Harriet Balian approached the small altar near the entrance of St. Sahag Armenian Church, lit a candle, and offered a prayer for more than a million people she had never met.
It was an act inspired by her mother, who a century earlier in Turkey had lit candles in memory of the thousands of Armenians driven from their homes and massacred by government soldiers.
"There were 1.5 million Armenians killed!" said the 87-year-old Balian, her voice cracking in the St. Paul church. "People just like you and me. And most people today don't know anything about it."
That could soon change. In the days ahead, Minnesota will host a series of events to raise awareness of the 100th anniversary of the so-called "forgotten holocaust," which began April 1915 and ended in 1918. It wiped out an estimated 75 percent of Armenians in their homeland in what is now eastern Turkey, scholars estimate.
Last week, Pope Francis called it "the first genocide of the 20th century," echoing a description long used by scholars.

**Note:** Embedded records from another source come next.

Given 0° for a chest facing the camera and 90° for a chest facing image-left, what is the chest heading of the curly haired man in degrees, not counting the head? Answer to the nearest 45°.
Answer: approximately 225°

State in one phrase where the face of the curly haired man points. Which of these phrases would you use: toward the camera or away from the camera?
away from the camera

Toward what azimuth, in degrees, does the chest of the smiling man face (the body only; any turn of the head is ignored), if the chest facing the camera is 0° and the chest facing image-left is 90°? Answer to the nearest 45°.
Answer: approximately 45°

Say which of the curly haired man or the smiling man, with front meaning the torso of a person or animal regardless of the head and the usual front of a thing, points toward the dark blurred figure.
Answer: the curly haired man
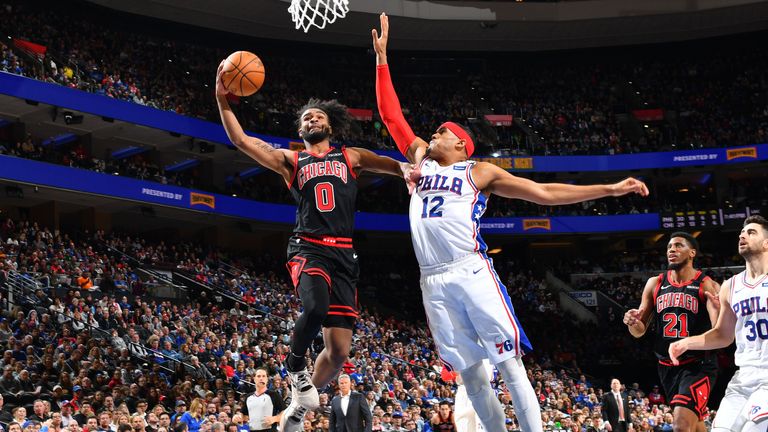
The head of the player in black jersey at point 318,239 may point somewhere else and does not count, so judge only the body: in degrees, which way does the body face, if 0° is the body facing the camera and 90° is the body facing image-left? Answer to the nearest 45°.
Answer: approximately 0°

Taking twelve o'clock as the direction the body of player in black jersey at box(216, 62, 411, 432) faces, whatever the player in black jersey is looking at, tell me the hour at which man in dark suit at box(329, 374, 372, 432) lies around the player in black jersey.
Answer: The man in dark suit is roughly at 6 o'clock from the player in black jersey.

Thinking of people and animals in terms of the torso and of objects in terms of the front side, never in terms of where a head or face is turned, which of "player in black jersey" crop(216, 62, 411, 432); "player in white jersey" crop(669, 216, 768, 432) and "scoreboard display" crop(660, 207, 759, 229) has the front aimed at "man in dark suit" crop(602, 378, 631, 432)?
the scoreboard display

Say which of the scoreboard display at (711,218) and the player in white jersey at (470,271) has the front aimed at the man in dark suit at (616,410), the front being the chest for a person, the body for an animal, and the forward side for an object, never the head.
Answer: the scoreboard display

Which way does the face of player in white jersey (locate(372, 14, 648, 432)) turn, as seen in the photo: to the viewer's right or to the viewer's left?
to the viewer's left

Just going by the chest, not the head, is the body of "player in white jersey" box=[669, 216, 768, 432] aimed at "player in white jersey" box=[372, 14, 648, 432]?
yes

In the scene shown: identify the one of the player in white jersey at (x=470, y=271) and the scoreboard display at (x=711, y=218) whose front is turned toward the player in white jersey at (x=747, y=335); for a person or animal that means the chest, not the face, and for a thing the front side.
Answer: the scoreboard display

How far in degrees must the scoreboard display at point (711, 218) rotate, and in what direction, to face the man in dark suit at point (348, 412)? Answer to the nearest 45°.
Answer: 0° — it already faces them

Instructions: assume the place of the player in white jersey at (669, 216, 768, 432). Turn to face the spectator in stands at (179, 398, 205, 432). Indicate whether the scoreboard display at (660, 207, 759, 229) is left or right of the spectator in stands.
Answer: right

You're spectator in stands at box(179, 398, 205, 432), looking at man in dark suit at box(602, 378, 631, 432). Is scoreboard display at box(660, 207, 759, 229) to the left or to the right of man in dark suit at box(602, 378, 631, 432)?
left

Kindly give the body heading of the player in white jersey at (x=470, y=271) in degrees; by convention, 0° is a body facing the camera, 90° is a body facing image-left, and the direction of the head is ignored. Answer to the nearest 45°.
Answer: approximately 45°
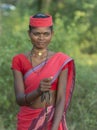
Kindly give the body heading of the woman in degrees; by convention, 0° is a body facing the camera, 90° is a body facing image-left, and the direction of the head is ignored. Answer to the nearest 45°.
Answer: approximately 0°
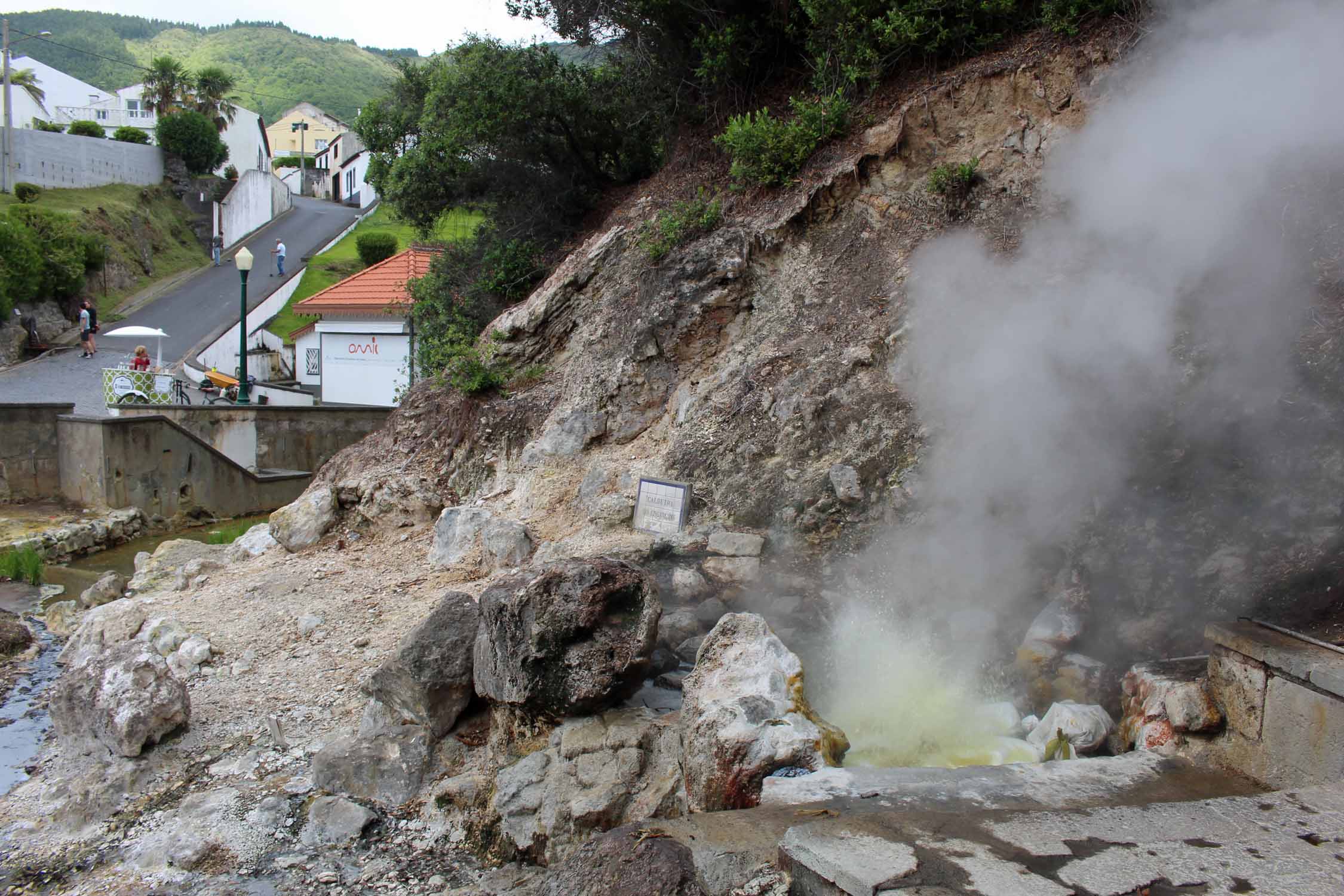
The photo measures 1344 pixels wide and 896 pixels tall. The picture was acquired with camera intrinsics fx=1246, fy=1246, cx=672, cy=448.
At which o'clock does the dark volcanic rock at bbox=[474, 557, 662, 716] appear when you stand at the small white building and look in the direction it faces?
The dark volcanic rock is roughly at 12 o'clock from the small white building.

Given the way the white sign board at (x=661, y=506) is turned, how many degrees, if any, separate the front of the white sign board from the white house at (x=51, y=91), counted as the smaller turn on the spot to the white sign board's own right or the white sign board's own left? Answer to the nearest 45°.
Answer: approximately 135° to the white sign board's own right

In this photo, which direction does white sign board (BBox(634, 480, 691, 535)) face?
toward the camera

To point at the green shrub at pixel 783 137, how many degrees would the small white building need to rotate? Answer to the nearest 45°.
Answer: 0° — it already faces it

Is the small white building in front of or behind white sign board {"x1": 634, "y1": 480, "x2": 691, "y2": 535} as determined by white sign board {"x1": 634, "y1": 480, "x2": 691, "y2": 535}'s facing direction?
behind

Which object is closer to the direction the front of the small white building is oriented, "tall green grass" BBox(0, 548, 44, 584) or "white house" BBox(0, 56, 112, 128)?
the tall green grass

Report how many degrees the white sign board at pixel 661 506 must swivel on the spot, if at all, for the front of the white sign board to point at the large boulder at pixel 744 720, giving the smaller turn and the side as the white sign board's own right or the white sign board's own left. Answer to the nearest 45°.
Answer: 0° — it already faces it

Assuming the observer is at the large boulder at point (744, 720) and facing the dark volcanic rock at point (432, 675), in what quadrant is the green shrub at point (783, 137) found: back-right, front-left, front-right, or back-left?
front-right

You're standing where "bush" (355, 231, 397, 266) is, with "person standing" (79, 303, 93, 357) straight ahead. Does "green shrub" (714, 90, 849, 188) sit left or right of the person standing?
left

The pope's words heartened Chacke Yeterian Scallen, a Deephaven retiree who had flown to the Vatican with her family to hear what the influential pope would say.
She carried memories of her mother's forced march from her comfortable home to the Syrian desert. Although her mother managed to escape the Turkish soldiers in charge, others in her group told her she would have to kill her infant daughter because her cries would alert Turkish soldiers. Before that could happen, the baby died that night.
"My mother lived to be 89, and she never stopped talking about her firstborn," said Yeterian Scallen. "Was her little body left intact? Did the dogs dismantle it?
"There are so many stories like this."